Sus primeros viajes de juventud fueron desde la tutela de un marxismo utópico que lo llevó a dejar por un tiempo la escuela de medicina para recorrer Europa y Centroamérica con la intención de acercarse a la gente y comprenderla desde sus contextos y sus motivaciones. Después vino su experiencia en un seminario de Guadalajara. Habitó en ese lugar, se preparó como seglar asociado y convivió con más de ciento cincuenta sacerdotes misioneros de todas partes del mundo. Su marxismo fue mutando hacia un humanismo que consideró más amplio. Fue una de las prioridades tratar de dar ayuda a la gente. Se hizo voluntario. Los Misioneros de Guadalupe lo invitaron a trabajar al África. Después de especializarse en una escuela de los Ángeles, California, partió a Nairobi.

En ocasiones Ruiz Sierra se trasladaba al interior de Kenia. Seguía la ruta del Masai Mara, imponente parque nacional de vida salvaje. “Fue ahí que el color y el olor de la naturaleza se empezaron a mezclar con el de la enfermedad, la pobreza extrema y el olor a leña quemada en la piel y las ropas de la gente que tenía que consultar en la clínica de Mulot”. Ruiz Sierra no tardó en destacar en su trabajo. El doctor Santini, cirujano milanés y colaborador de la Naciones Unidas, supo del médico mexicano. No tardaría en tratar de contactarlo.

Un día Ruiz Sierra tuvo una cirugía delicada. Era de tiroides, por lo que se requería mucho ahínco y delicadeza. Santini entró a la sala de operaciones y miró la ejecución. Fue un éxito. Hubo una mínima hemorragia, por lo que Santini lo felicitó y le ofreció trabajar con el Alto Comisionado de las Naciones Unidas para los Refugiados (ACNUR). Podía colaborar en cualquier parte de Europa del Este, en Asia o África.
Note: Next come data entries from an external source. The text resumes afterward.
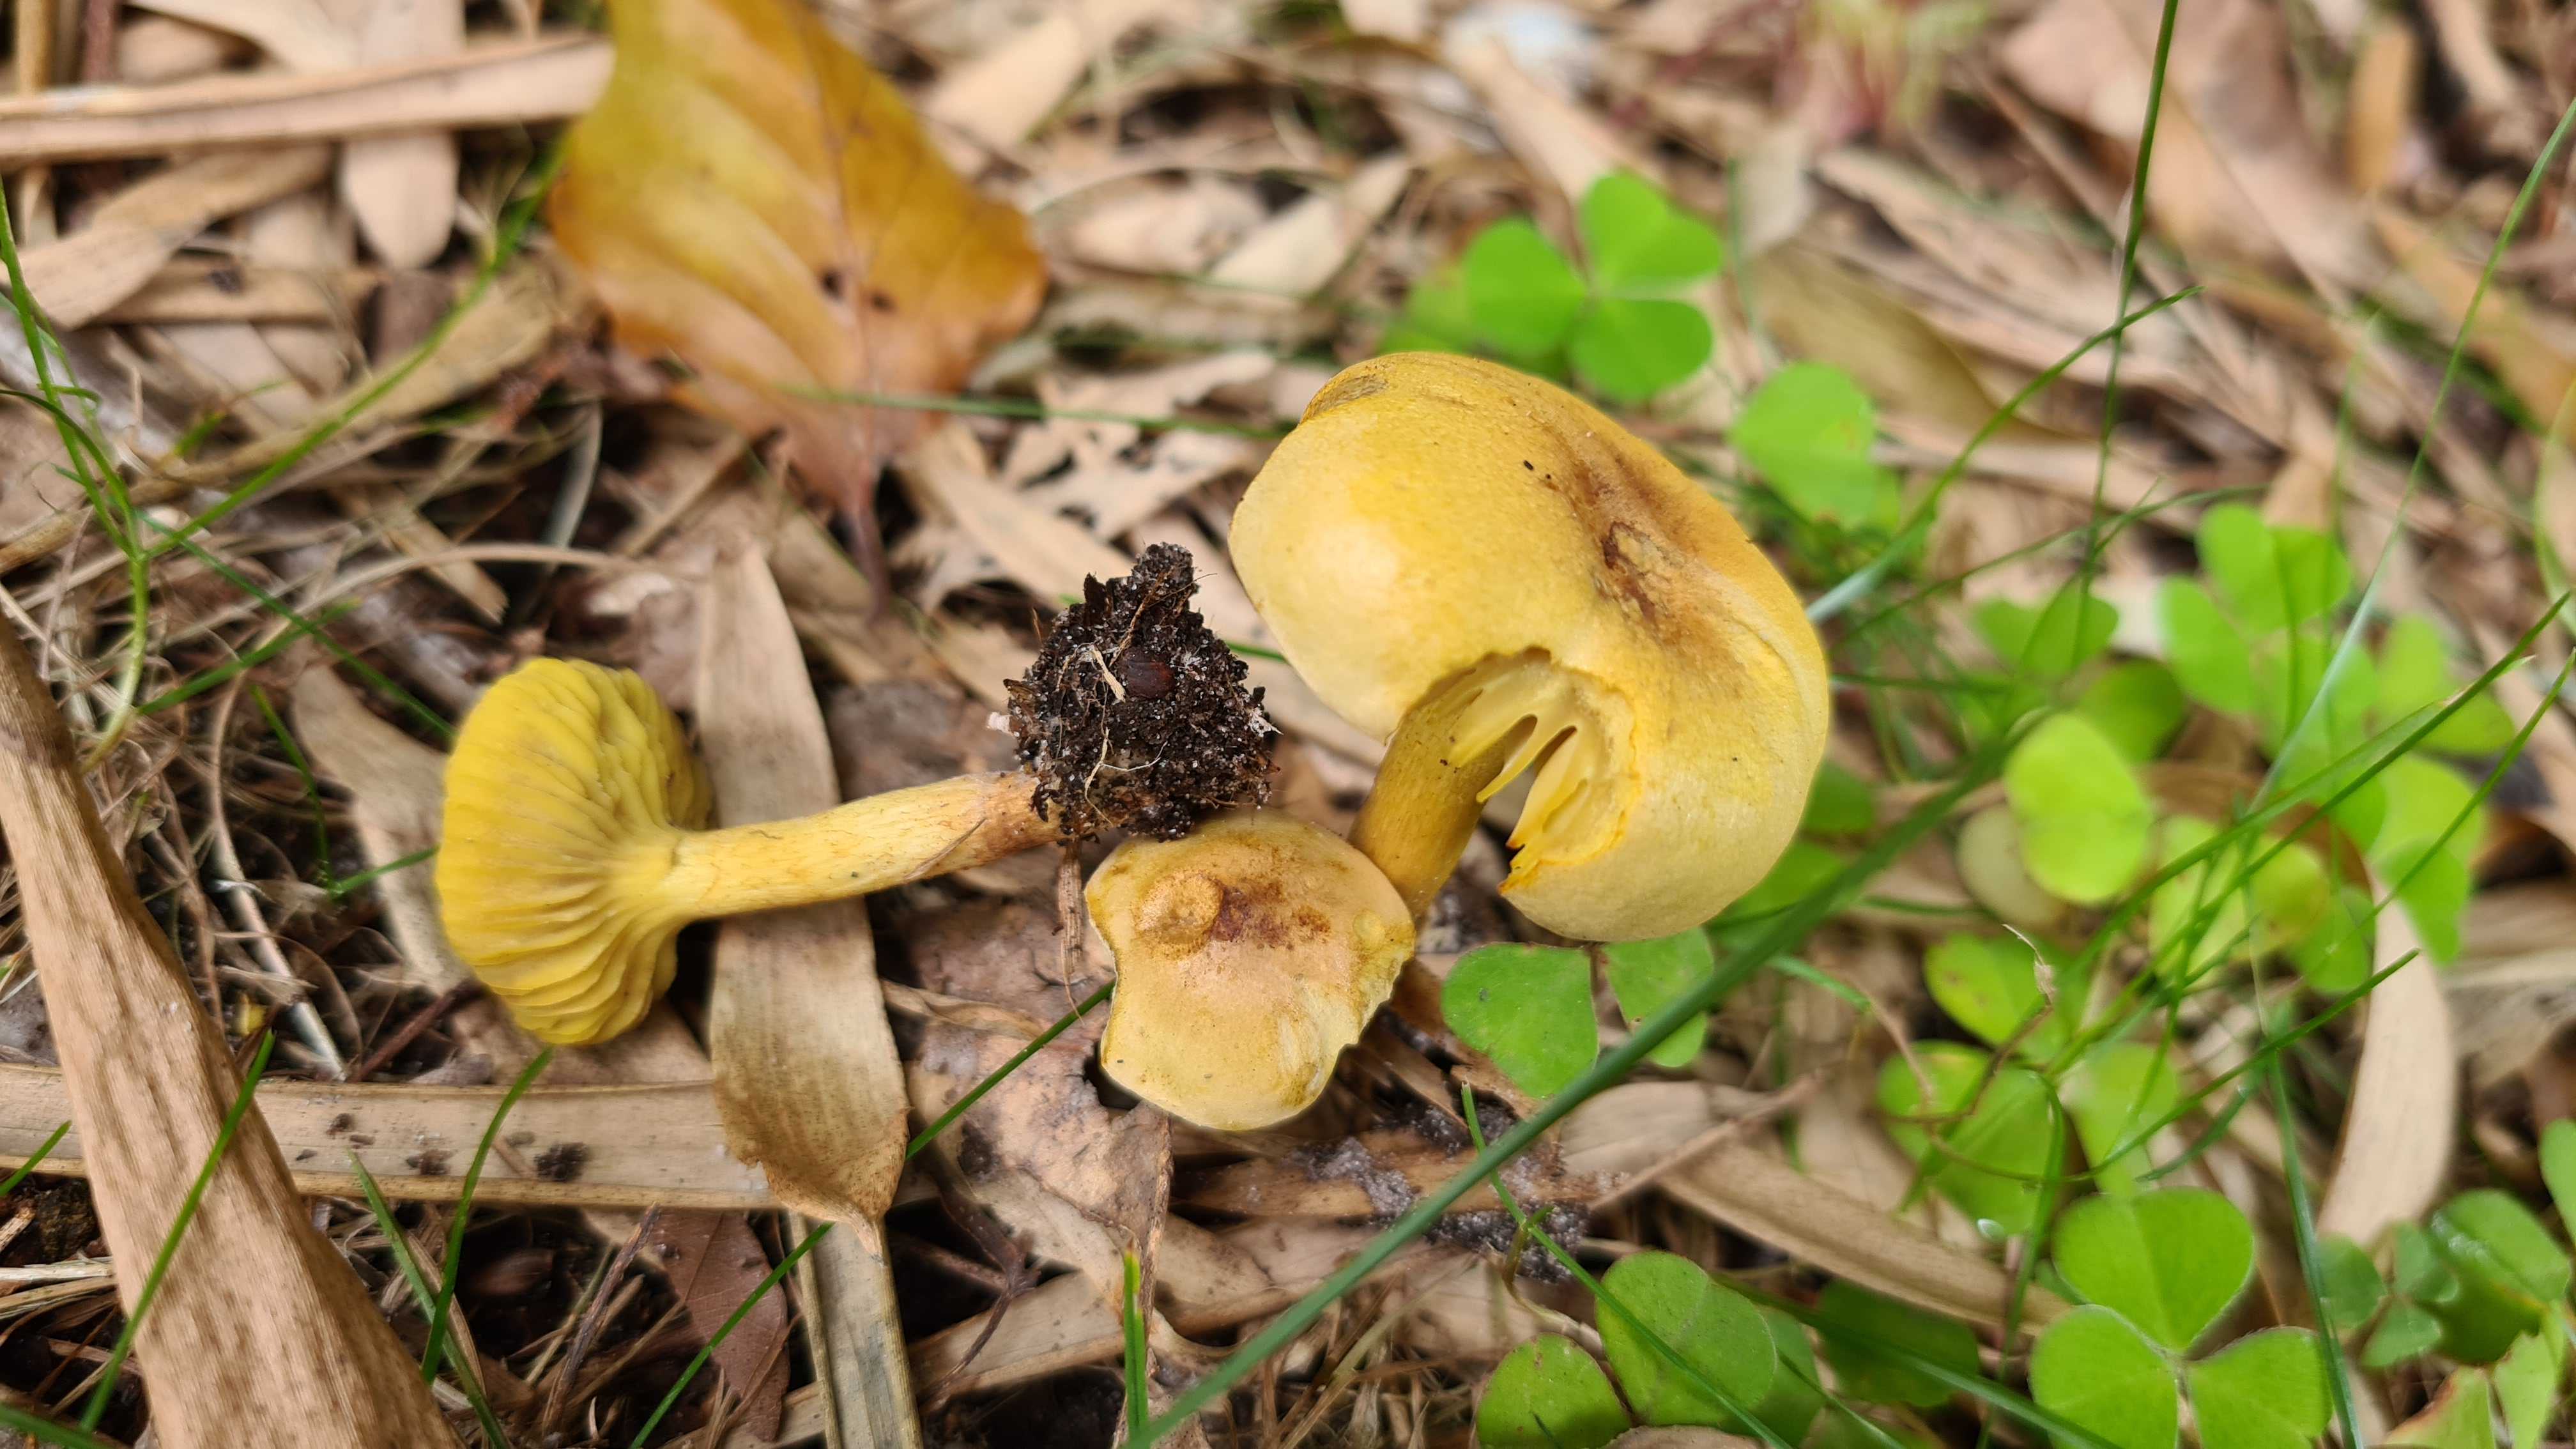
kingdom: Fungi
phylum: Basidiomycota
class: Agaricomycetes
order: Agaricales
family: Tricholomataceae
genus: Tricholoma
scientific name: Tricholoma sulphureum
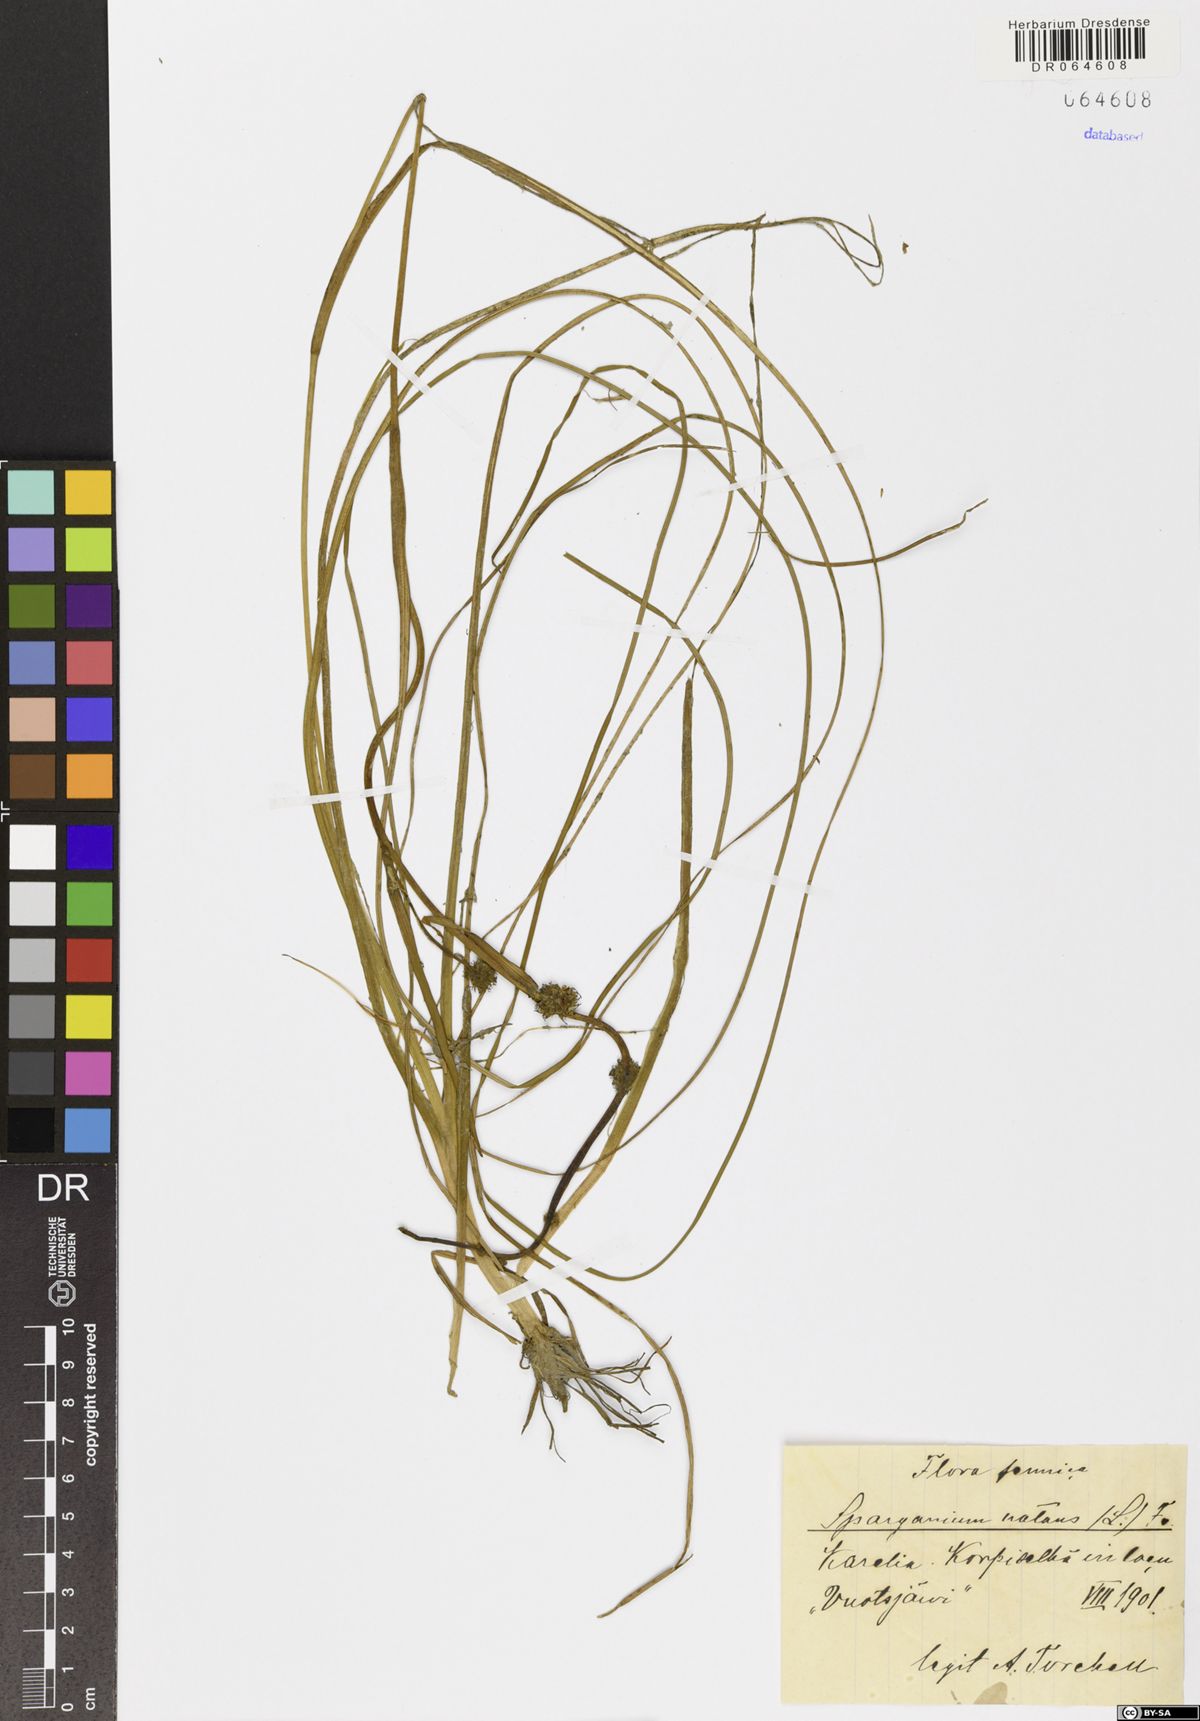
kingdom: Plantae
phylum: Tracheophyta
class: Liliopsida
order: Poales
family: Typhaceae
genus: Sparganium
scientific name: Sparganium natans
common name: Least bur-reed
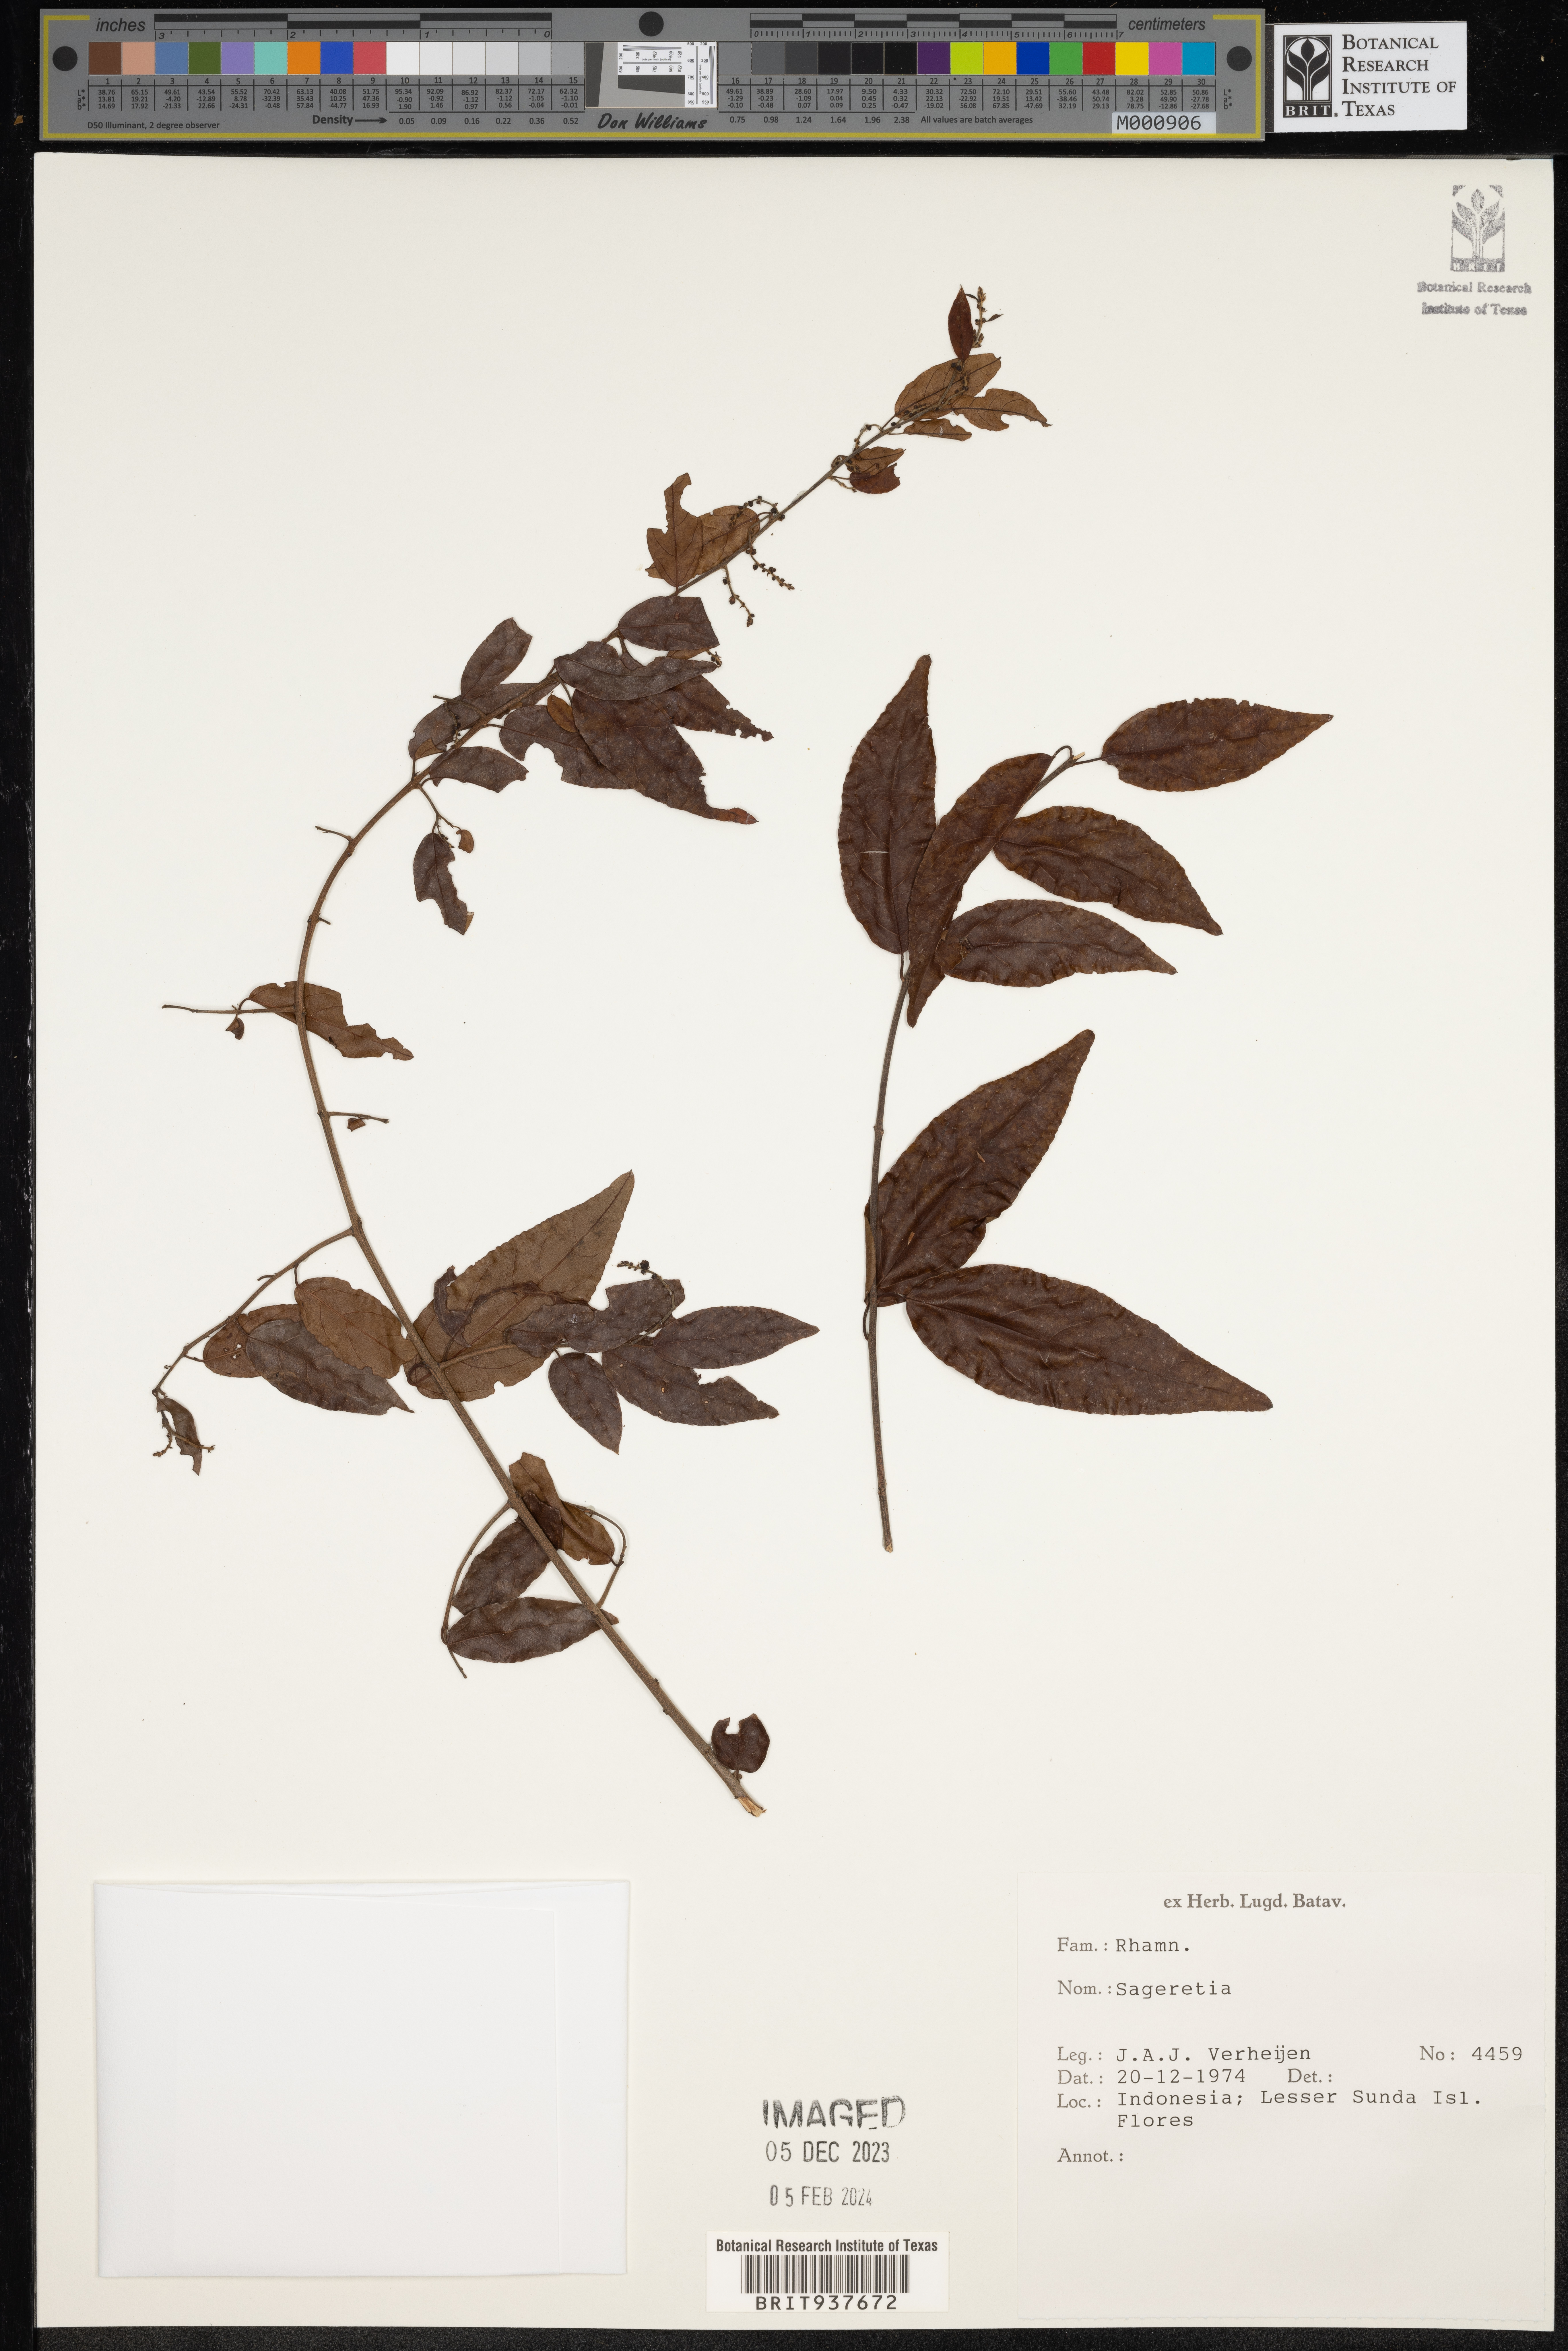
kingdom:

Al principio Ruiz Sierra rechazó la oferta, estaba creciendo su buena reputación en el hospital y fuera de él, además de que pensaba en su familia –en el lapso que vivió en África, conoció a su mujer y nacieron dos de sus hijos–. No obstante Santini volvió al día siguiente. Le ofreció en concreto un trabajo en Ruanda. “Fue tanta su insistencia que luego me mandó una italiana de nombre Maria Duzzati a que platicara conmigo. Ella, con todo y su cáncer de mama en tratamiento, vino a la ciudad de Nairobi a tratar de convencerme para trabajar con ellos; lo logró”.

Ruiz Sierra estaba camino a Ruanda y aunque su idea era ir por tres meses –uno de vacaciones y dos de permiso sin goce de sueldo que se compensaría con los tres mil dólares mensuales que acordaron–, su estancia se prolongó por dos años.

Ruiz Sierra tenía algunos referentes sobre Ruanda. Sabía que estaba ubicado en el corazón del continente, que estaba rodeado por Uganda (al norte), Tanzania (al este), Burundi (al sur) y la Republica Democrática del Congo (al oeste). También que era uno de los países más densamente poblados del continente y que su capital era Kigali. Aunque el hecho de ir a aquel país le obligó a investigar más sobre él. Supo que la lengua oficial era el francés y el nacional el kinyaruanda, que la moneda era el franco ruandés y que su religión mayoritaria era la católica, con minorías de grupos protestantes y el Islam. Supo también que el país tenía una gran tasa de natalidad pero con una gran mortalidad infantil, debido entre otras cosas a sus deficientes servicios de salud y a la guerra. Le dijeron que en Ruanda convivían tres grupos étnicos: los hutus, de etnia Bantu y que eran las nueve décimas de la población; los tutsis, de etnia Nilotica y que eran menos de una décima parte, de ocupación pastores y que habían sido tradicionalmente la clase dominante; y los Twa, grupo de pigmeos que eran una minoría y que vivían de la agricultura y la ganadería familiar de subsistencia, con una situación geográfica no muy apta para los cultivos.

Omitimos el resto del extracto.